LA TRASPOSIZIONE GIORNALISTICA

Ebbene, la vicenda Sarti, chiamiamola così, è approdata oggi, giovedì 28 febbraio 2018, con richiami e richiamini di articoli destinati all’interno sulle prime pagine di 7 dei 18 giornali che ho potuto consultare con la rassegna stampa del Senato della Repubblica, più completa e cronologicamente tempestiva di quella della Camera. Ieri le prime pagine, sempre a suon di richiami, erano state ancora di meno: 4 su 18. Più grandi o diffusi sono i giornali, più grande o assordante è stato il silenzio delle loro vetrine.

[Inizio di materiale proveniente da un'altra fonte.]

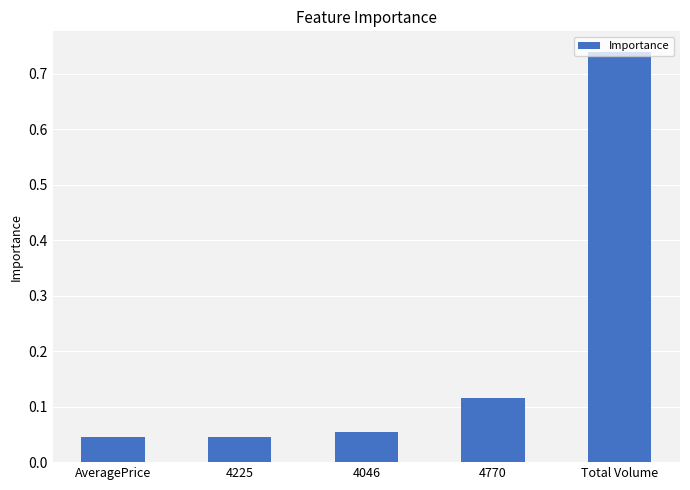

What is the sum of the values at 4046 and Total Volume?

0.8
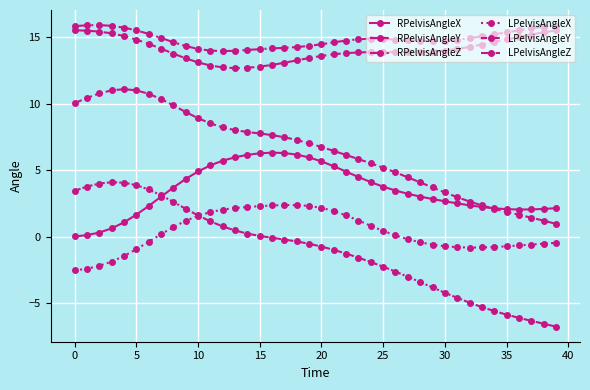

How many data points in RPelvisAngleY are less than 7?

20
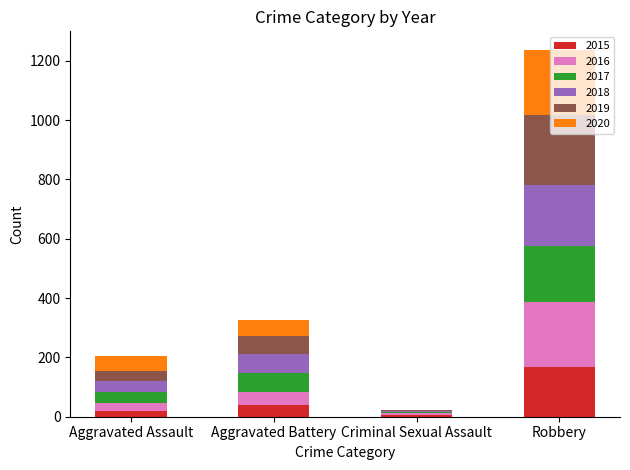

What is the approximate value of 2015 at Robbery?

168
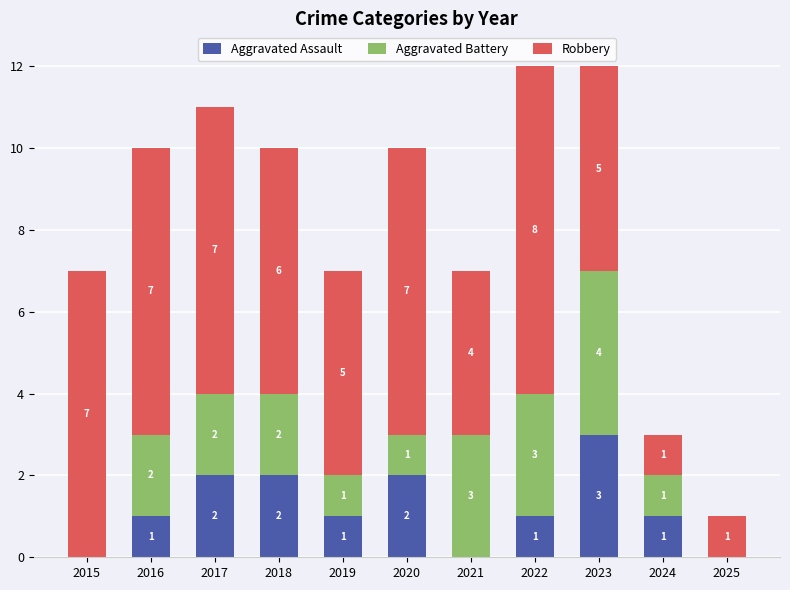

Reading left to right, transcribe the values for Aggravated Assault.

2015=0	2016=1	2017=2	2018=2	2019=1	2020=2	2021=0	2022=1	2023=3	2024=1	2025=0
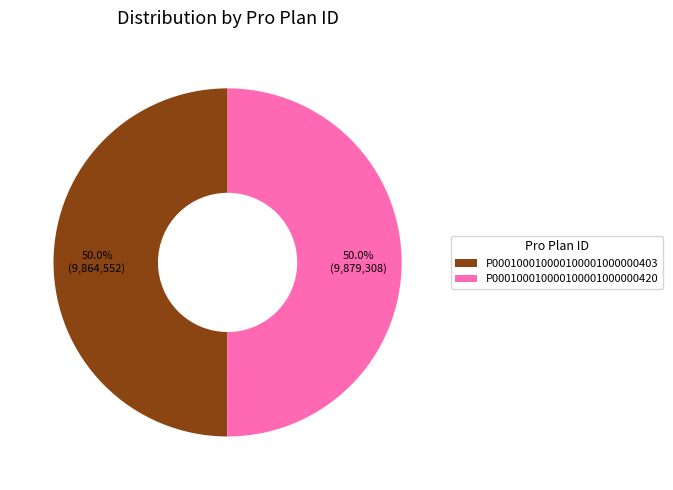

Combined, do P000100010000100001000000403 and P000100010000100001000000420 account for over 50%?

Yes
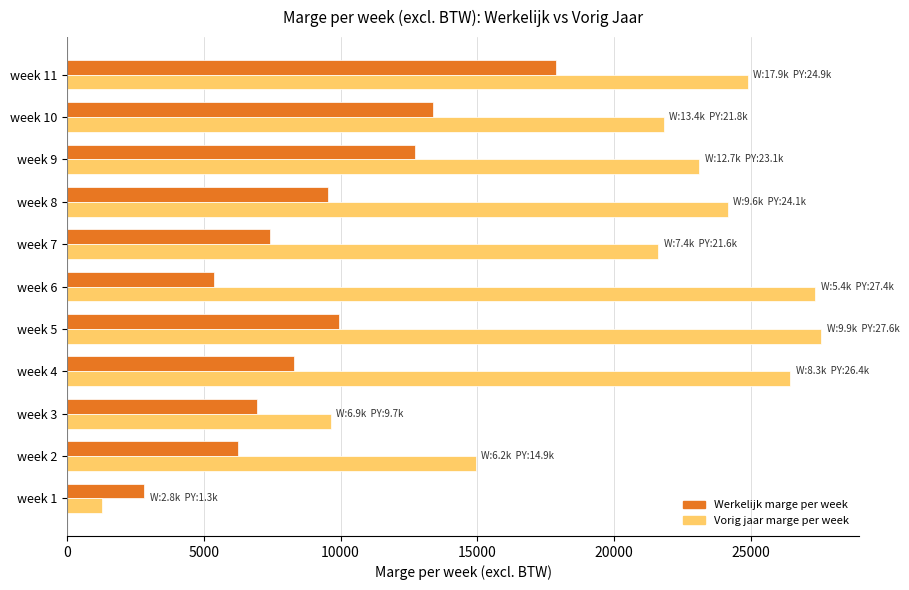

List the series in order of their overall mean, lowest first.

Werkelijk marge per week, Vorig jaar marge per week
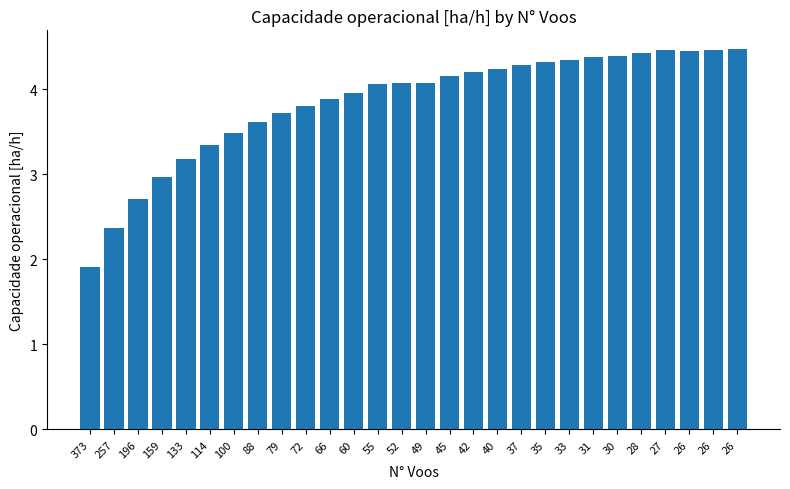

List the labels in order of value, smallest first.

373, 257, 196, 159, 133, 114, 100, 88, 79, 72, 66, 60, 55, 52, 49, 45, 42, 40, 37, 35, 33, 31, 30, 28, 26, 27, 26, 26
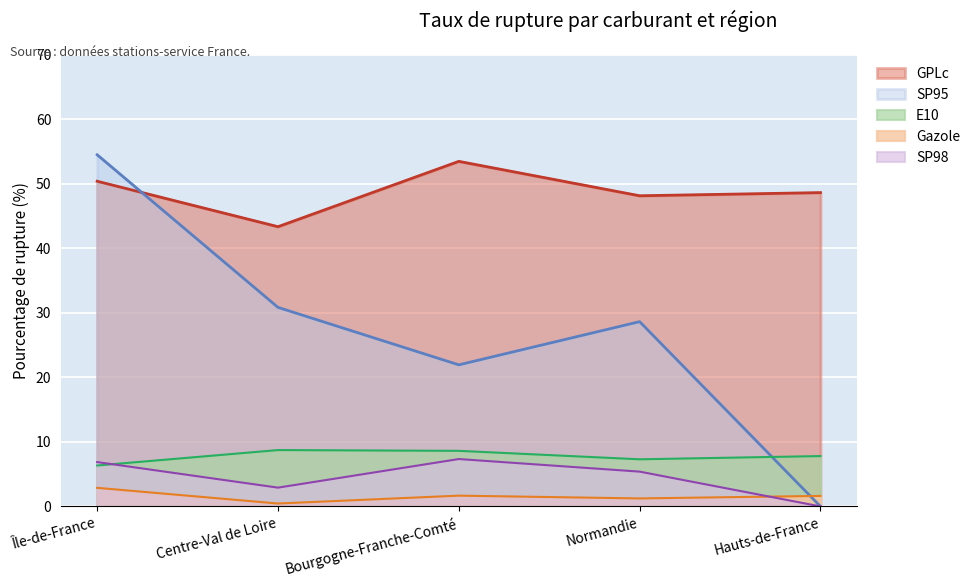

List the labels in order of SP95 value, largest first.

Île-de-France, Centre-Val de Loire, Normandie, Bourgogne-Franche-Comté, Hauts-de-France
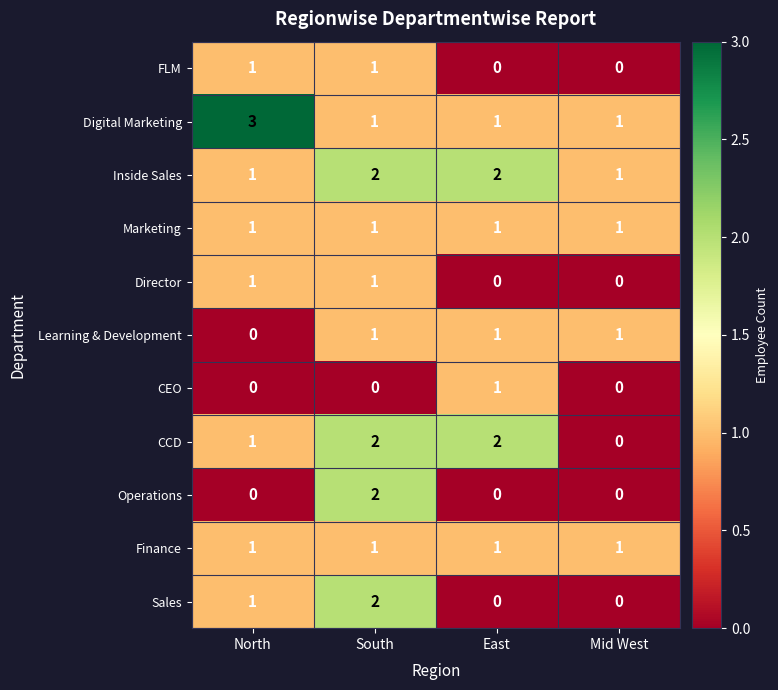

At which label does Operations reach its peak?

South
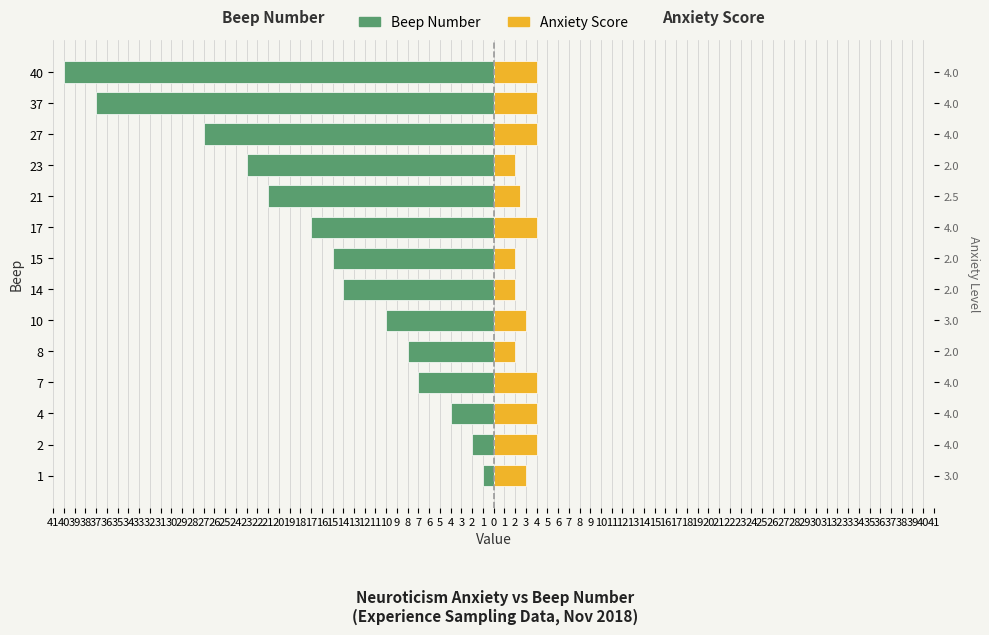

At how many categories does at least one series exceed -8?

14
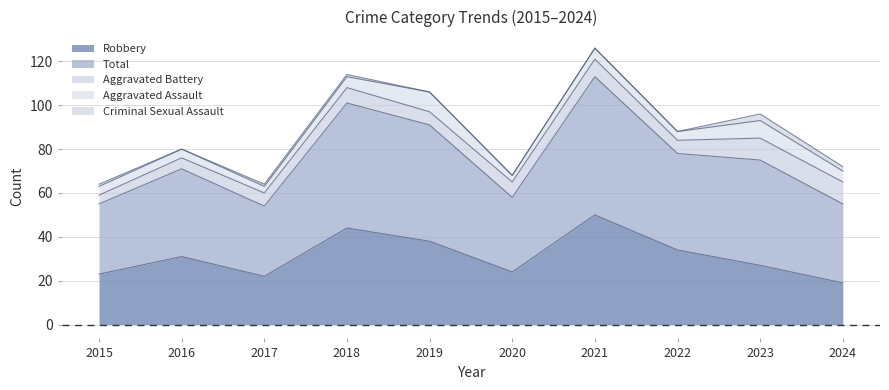

What is the value of the Total point at the 9th from the left?

48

Detto questo, debbo però riconoscere al giornale generalmente meglio disposto verso i grillini, che è naturalmente Il Fatto Quotidiano diretto da Marco Travaglio, di essere stato il più corrosivo nel trattamento della vicenda. Non vi ha aperto, come si dice in gergo tecnico quando si parla dell’argomento principale proposto ai lettori con la titolazione più vistosa, ma il pur un pò ermetico richiamo -parzialmente in rosso- del caso Sarti a metà della prima pagina è sormontato da una vignetta di Vauro Senesi che non fa certo sconti al movimento delle cinque stelle e al suo capo. “Ora basta!”, grida nel titolo lo stesso Vauro spiegando: “In questa vignetta ci sarebbe dovuto essere Luigi Di Maio…..ma non me la sento di infierire”. E ci mette alla fine “una prece!”. E’ stata così servita anche la cosiddetta grande stampa d’informazione.